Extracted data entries
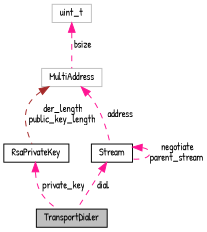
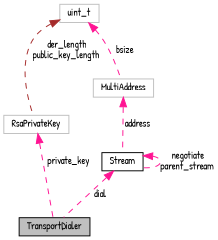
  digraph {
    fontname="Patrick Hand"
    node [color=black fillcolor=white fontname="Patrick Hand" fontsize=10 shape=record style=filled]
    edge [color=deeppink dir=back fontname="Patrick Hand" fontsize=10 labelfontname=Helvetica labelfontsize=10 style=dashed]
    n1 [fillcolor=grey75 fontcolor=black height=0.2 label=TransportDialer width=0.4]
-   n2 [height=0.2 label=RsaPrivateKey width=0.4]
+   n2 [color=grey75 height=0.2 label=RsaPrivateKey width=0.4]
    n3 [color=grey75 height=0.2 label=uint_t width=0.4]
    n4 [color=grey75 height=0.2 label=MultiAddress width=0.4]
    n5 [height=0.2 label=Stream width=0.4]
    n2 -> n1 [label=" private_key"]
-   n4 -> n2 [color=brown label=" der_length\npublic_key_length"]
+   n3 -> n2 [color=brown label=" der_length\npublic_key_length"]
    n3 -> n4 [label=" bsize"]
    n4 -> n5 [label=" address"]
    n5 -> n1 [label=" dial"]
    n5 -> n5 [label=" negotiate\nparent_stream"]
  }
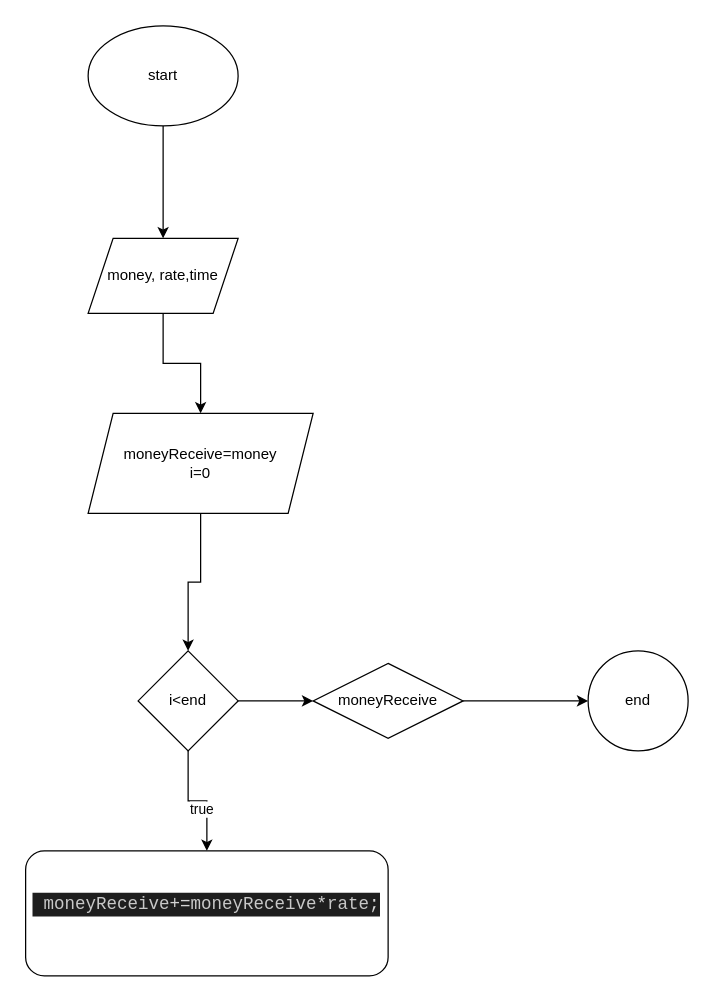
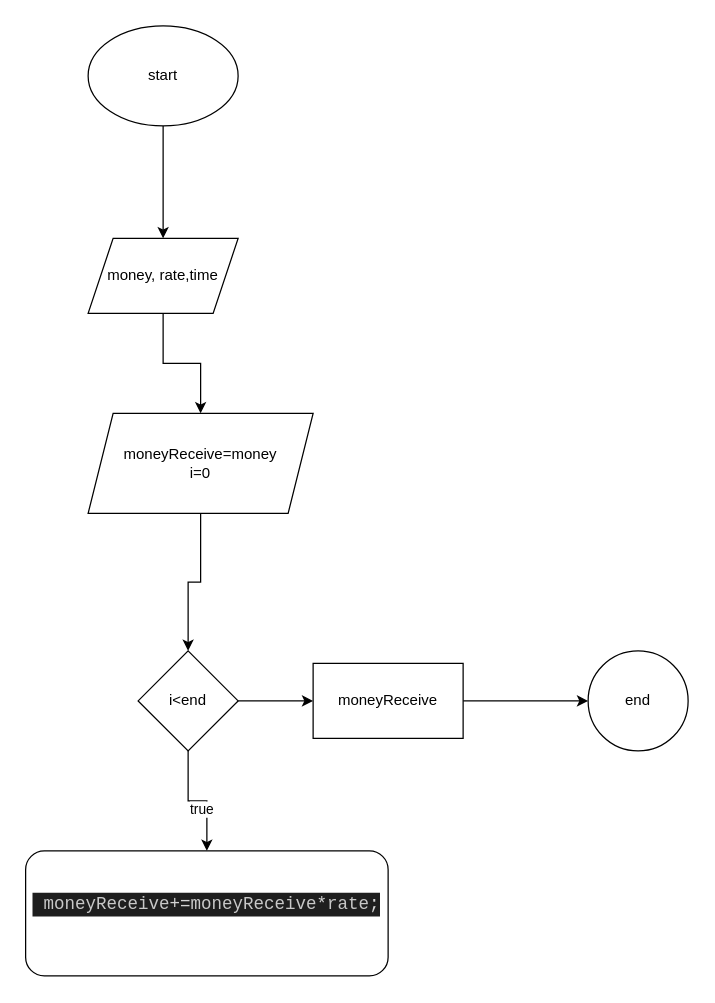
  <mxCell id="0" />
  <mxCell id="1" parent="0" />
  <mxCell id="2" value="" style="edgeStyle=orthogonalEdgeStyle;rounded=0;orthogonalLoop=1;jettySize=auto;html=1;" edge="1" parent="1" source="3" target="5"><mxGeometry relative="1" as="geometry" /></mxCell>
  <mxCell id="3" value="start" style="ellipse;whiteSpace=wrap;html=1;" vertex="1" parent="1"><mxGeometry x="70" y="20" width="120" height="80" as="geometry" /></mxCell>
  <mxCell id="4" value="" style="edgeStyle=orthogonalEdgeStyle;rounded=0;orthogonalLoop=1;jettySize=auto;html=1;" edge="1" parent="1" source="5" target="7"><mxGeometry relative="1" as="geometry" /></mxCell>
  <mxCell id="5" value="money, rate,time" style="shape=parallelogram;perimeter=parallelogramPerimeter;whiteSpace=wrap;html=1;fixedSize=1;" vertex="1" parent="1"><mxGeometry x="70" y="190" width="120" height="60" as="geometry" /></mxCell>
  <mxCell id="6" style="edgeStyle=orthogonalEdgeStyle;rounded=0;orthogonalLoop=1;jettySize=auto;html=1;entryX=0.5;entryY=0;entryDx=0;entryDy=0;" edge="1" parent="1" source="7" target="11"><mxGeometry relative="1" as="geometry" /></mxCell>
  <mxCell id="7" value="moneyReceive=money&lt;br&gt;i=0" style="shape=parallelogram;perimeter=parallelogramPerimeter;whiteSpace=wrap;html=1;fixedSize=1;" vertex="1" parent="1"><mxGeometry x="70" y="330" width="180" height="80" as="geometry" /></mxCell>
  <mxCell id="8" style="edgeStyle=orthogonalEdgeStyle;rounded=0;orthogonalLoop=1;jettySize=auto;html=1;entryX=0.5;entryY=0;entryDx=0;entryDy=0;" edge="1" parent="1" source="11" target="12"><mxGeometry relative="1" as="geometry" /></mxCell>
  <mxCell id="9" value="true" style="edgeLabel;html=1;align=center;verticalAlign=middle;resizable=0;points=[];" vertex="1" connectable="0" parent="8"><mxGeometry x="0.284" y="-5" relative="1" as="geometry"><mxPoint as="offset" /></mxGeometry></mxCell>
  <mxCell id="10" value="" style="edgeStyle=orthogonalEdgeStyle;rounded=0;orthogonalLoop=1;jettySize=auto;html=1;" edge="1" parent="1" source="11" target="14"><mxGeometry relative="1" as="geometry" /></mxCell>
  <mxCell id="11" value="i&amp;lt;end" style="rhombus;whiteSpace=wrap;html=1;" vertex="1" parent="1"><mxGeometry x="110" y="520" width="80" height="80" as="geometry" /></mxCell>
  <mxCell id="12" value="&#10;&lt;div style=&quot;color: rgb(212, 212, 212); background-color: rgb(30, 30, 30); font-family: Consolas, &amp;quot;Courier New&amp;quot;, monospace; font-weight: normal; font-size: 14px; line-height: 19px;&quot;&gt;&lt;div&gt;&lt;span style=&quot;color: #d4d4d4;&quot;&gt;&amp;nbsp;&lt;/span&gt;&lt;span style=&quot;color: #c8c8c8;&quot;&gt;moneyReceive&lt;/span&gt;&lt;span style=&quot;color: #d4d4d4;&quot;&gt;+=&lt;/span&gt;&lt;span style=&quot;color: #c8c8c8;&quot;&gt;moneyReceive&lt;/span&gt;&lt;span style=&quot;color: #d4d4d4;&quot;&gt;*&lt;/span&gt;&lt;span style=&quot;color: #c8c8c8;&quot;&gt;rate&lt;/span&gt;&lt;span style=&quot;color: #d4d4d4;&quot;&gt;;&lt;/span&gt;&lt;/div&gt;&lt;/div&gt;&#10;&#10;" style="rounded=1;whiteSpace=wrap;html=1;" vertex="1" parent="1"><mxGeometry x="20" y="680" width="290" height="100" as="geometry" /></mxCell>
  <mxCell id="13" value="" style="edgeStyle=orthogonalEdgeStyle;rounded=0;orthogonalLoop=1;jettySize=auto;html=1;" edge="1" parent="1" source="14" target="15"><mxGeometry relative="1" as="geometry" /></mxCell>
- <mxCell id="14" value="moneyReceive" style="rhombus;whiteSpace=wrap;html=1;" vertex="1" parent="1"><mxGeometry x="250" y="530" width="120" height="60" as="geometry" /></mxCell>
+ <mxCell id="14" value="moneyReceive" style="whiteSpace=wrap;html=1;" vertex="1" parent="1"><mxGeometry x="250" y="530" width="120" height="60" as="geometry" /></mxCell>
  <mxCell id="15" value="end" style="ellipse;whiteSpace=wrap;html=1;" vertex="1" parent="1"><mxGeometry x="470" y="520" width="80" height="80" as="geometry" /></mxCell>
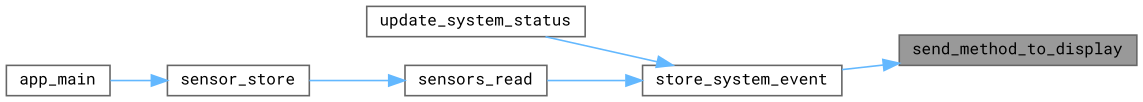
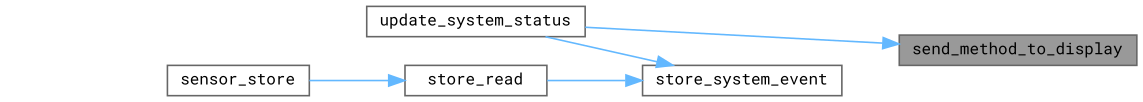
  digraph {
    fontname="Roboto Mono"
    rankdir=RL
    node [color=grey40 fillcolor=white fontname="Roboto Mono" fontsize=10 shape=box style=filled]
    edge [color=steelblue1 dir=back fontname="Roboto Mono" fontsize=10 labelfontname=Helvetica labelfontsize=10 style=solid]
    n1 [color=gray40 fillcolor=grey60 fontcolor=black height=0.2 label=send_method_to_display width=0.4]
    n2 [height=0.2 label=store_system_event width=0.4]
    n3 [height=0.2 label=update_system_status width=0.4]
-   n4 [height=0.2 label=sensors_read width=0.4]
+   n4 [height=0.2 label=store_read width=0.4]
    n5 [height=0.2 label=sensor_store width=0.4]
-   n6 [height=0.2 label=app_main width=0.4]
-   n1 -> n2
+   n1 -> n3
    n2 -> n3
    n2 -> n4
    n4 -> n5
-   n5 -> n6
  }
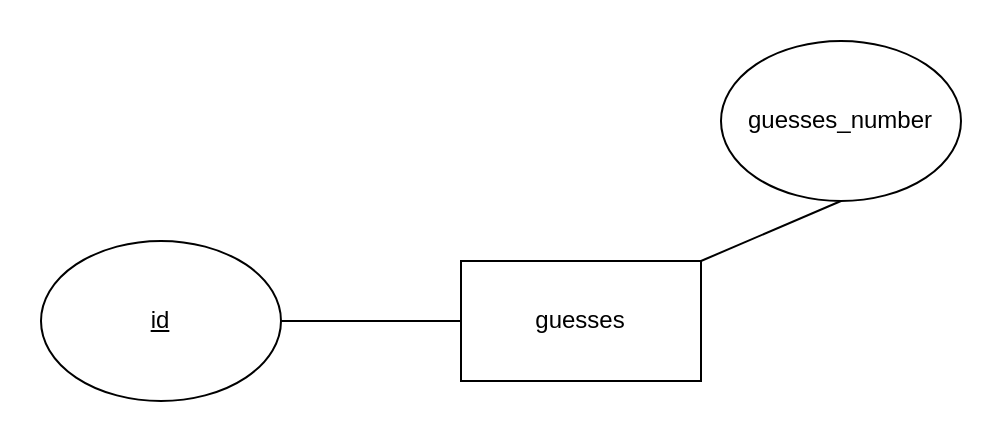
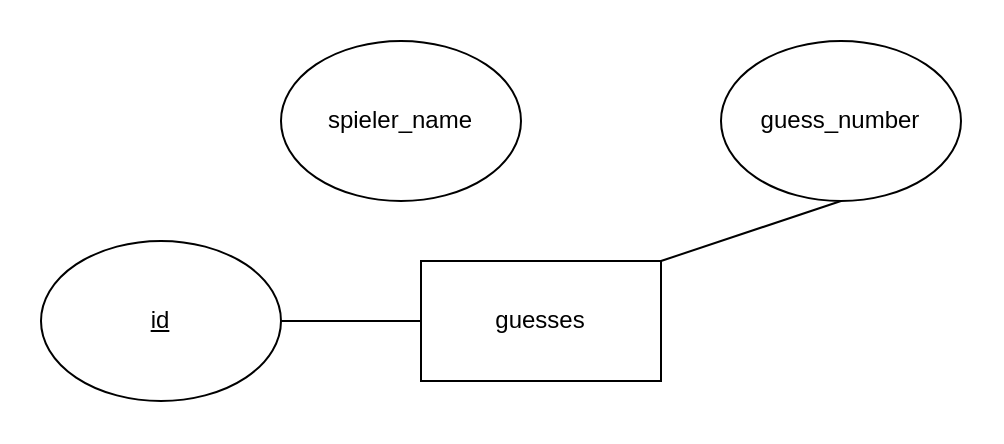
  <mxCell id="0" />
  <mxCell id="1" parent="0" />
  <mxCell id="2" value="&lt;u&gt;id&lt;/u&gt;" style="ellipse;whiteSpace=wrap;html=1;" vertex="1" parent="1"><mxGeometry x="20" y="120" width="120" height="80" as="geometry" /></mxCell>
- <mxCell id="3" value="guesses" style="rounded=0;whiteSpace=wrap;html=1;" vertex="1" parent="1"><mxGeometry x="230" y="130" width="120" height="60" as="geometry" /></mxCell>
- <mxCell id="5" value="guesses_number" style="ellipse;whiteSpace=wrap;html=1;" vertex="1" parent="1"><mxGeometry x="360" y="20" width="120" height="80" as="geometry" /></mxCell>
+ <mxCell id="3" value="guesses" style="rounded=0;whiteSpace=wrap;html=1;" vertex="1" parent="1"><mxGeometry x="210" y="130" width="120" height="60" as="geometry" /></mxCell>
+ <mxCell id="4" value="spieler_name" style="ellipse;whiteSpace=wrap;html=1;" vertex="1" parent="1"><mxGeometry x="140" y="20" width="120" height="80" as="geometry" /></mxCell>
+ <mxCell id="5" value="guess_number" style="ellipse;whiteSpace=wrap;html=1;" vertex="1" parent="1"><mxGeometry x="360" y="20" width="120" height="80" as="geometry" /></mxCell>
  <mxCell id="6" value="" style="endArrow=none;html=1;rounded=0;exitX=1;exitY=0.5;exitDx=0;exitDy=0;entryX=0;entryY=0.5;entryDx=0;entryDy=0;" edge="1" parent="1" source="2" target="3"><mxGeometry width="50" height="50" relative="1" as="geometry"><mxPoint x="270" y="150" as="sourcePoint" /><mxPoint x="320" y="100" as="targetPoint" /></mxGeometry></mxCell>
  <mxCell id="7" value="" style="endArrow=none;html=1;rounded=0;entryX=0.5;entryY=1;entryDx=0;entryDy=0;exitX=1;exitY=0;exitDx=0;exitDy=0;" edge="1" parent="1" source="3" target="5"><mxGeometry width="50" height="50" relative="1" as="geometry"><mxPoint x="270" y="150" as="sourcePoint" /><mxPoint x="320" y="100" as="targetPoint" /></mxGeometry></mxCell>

» WHAT YOU ARE ASKED TO DO
Reproduce the lines from the start of the records through the line containing "n5 [height=0.2 label=Stream width=0.4]", including that line, leaving out the pictures.

» TASK OUTPUT
  digraph {
    fontname="Patrick Hand"
    node [color=black fillcolor=white fontname="Patrick Hand" fontsize=10 shape=record style=filled]
    edge [color=deeppink dir=back fontname="Patrick Hand" fontsize=10 labelfontname=Helvetica labelfontsize=10 style=dashed]
    n1 [fillcolor=grey75 fontcolor=black height=0.2 label=TransportDialer width=0.4]
-   n2 [height=0.2 label=RsaPrivateKey width=0.4]
+   n2 [color=grey75 height=0.2 label=RsaPrivateKey width=0.4]
    n3 [color=grey75 height=0.2 label=uint_t width=0.4]
    n4 [color=grey75 height=0.2 label=MultiAddress width=0.4]
    n5 [height=0.2 label=Stream width=0.4]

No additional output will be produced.